What makes Eastleigh tick as Nairobi’s economic hub
A booming construction industry in Nairobi’s Eastleigh has changed the area’s skyline, positioning it as a key pillar in the growth of the county.
Eastleigh, which is said to contribute nearly 30 per cent of the revenues for Nairobi county – making it a key business district, is currently on a major vertical expansion spree.
The development saw Governor Johnson Sakaja ask President William Ruto to overturn a military directive that prohibits high-rise buildings near the military airbase.
“The economy of Eastleigh is larger than the economy of Rwanda, Mr President, you are the commander in chief, just help us create space for the expansion of Eastleigh,” Sakaja said in Kamukunji during an affordable housing event attended by Ruto.
The height of the flats was being controlled due to the flight path considerations and security installations related to Moi Airbase. Africa’s largest mall was recently completed in Eastleigh positioning it as a desirable residential and business hub. Business Bay Square (BBS) is expected to host two hospitals, a five-star hotel, and several shopping stores raising Kenya’s profile as a shopping destination.
“The mall will attract a lot of people within and outside the country, the mall will add a lot of value to Eastleigh and the general economy, it will be a city within a city,” said Omar Ibrahim, secretary general of Eastleigh Business Association.
This comes even as developers continue to demolish low-storey buildings to build up where possible amidst restrictions from the nearby military base.
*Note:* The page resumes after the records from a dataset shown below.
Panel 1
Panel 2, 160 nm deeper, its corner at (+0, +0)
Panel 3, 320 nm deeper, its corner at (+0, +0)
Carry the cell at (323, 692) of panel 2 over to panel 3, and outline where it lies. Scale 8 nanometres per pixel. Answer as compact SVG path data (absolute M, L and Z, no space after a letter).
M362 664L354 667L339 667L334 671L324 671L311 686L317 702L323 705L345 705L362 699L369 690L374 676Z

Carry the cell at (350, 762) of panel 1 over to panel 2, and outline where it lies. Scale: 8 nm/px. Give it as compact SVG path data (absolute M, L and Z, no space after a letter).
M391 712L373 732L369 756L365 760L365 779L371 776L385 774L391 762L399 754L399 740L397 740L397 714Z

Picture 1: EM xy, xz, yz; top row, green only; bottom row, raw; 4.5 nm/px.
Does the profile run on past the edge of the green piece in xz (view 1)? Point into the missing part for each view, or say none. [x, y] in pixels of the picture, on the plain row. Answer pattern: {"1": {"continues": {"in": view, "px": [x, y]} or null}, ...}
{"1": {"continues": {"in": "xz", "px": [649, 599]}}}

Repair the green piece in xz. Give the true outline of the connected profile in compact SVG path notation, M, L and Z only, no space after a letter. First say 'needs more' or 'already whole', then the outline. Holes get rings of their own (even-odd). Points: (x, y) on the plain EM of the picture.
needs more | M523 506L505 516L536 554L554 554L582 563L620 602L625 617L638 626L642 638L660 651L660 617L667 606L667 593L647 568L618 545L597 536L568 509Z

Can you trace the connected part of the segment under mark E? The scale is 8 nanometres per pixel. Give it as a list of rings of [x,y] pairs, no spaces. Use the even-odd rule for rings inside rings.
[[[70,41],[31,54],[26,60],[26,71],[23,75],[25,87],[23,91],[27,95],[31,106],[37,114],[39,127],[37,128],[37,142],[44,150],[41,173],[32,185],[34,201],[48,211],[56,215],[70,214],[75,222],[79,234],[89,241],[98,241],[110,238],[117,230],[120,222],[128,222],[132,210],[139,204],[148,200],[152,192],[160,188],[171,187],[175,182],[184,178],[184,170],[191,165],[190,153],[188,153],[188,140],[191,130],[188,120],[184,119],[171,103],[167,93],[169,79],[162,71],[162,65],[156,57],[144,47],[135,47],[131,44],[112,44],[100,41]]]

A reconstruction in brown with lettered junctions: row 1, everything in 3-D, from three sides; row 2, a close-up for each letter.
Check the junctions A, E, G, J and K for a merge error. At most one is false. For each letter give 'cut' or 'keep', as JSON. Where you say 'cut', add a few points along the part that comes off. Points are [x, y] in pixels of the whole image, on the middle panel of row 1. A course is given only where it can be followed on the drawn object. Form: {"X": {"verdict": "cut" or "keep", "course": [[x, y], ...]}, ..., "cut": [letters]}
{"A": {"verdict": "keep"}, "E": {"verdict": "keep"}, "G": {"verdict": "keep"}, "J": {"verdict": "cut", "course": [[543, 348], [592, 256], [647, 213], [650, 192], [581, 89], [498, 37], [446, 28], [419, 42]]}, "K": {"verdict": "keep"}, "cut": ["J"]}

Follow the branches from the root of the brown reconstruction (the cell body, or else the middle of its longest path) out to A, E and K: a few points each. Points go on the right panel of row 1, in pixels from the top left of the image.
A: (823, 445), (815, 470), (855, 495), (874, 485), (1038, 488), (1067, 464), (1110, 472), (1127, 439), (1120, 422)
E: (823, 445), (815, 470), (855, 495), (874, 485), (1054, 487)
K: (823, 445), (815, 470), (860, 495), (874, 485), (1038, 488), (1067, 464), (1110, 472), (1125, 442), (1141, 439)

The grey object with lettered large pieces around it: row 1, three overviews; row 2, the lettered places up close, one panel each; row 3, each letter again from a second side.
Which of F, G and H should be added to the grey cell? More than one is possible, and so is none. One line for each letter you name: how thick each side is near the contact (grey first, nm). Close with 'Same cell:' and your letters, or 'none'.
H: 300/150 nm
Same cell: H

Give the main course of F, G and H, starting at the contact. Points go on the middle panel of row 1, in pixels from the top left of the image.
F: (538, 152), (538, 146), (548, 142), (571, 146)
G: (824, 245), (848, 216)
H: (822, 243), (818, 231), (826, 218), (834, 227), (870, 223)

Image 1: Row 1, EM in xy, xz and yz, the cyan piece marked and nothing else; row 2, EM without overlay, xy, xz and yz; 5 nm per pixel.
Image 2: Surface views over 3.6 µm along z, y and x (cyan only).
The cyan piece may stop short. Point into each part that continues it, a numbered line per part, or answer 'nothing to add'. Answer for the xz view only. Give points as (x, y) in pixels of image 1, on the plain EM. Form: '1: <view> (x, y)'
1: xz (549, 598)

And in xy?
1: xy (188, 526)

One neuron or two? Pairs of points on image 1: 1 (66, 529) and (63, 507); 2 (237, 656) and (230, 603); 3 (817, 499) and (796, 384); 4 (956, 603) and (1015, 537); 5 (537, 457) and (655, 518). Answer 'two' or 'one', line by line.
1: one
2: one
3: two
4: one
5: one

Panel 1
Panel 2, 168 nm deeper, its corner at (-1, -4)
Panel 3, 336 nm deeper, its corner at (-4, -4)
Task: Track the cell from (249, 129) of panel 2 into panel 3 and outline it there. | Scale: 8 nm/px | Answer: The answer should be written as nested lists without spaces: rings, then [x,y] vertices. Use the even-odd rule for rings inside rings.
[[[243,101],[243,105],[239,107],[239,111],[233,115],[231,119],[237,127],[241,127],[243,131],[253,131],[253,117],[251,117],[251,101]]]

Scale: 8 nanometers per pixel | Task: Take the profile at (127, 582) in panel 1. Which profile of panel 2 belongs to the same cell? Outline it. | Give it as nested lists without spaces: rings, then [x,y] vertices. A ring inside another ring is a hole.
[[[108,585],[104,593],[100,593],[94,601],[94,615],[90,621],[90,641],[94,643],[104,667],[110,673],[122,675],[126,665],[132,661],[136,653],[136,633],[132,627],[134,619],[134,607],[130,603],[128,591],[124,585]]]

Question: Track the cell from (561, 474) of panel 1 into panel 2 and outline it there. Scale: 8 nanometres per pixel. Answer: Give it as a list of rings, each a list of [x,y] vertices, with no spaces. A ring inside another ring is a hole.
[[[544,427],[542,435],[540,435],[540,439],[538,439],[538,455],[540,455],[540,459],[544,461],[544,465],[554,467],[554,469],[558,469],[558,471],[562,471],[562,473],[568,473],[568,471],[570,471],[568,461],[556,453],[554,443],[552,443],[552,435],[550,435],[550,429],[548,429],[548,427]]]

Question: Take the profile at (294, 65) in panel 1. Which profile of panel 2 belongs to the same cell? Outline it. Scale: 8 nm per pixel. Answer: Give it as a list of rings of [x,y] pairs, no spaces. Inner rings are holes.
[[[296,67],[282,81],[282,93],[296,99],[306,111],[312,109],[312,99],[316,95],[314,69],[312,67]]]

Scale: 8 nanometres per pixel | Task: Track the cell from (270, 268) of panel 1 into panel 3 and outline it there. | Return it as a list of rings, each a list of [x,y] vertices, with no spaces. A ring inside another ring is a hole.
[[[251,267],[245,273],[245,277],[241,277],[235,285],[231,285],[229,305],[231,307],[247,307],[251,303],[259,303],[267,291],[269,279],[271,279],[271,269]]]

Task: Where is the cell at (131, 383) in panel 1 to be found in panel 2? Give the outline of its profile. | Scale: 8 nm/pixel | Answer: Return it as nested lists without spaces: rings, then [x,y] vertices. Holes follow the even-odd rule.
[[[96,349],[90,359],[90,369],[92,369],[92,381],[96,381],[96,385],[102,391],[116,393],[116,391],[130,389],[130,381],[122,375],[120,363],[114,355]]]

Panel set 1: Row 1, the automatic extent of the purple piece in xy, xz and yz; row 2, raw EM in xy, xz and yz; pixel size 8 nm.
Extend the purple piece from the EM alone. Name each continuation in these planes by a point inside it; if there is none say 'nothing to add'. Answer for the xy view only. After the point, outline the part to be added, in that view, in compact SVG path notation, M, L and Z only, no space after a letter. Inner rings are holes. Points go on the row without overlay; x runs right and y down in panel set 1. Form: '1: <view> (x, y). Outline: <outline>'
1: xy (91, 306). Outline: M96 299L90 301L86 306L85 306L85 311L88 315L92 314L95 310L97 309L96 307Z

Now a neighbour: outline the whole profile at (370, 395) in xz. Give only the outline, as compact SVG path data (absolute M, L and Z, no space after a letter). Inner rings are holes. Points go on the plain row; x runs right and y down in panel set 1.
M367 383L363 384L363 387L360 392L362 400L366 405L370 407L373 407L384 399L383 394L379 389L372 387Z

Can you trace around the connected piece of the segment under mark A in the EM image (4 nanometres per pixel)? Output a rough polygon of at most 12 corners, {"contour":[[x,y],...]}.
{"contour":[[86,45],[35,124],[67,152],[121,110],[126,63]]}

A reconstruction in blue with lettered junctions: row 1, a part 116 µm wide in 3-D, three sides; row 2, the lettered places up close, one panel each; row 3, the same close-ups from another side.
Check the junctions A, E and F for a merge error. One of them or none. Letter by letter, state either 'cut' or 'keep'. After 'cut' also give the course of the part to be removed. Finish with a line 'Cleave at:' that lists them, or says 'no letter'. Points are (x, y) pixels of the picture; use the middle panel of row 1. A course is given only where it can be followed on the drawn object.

Eastleigh, which already enjoys heavy business activities in merchandise trade, continues to attract investments driven largely by the Somali and Islamic communities helped by their low to zero-interest credit facilities that defy the high interest rates environment.
“What makes Eastleigh grow very fast is that people of Eastleigh from all over the world pull money together. For instance, 10 people put Sh10 million together each to buy Sh100 million land and sell off plane properties to people who pay a deposit,” said Ibrahim.
“It is a trust issue that is driving the business in Eastleigh area, the people who pay deposits can pay slowly without interest at a period of time without pressure, that convenience is making Eastleigh to grow very fast,” said Ibrahim.
The sub-county has the fourth highest building permit approvals in Nairobi with an average of 40 permits every year according to County officials.
“Out of the 17 sub-counties in Nairobi, it is falling at number four in terms of development approvals. Eastleigh for the last five years has submitted over 240 projects,” said Maurice Aketch, National Construction Authority director.
“You may go to some quarries around Nairobi and if you follow those trucks carrying stones, a good number of them will likely end up in Eastleigh,” he said, pointing to the booming state of construction in the area. Ibrahim says finding a house in Eastleigh is hard due to the high demand with developers getting customers before their projects are complete.
A Hass Consult index released two years ago shows that housing prices in the area had risen three times compared to 2017.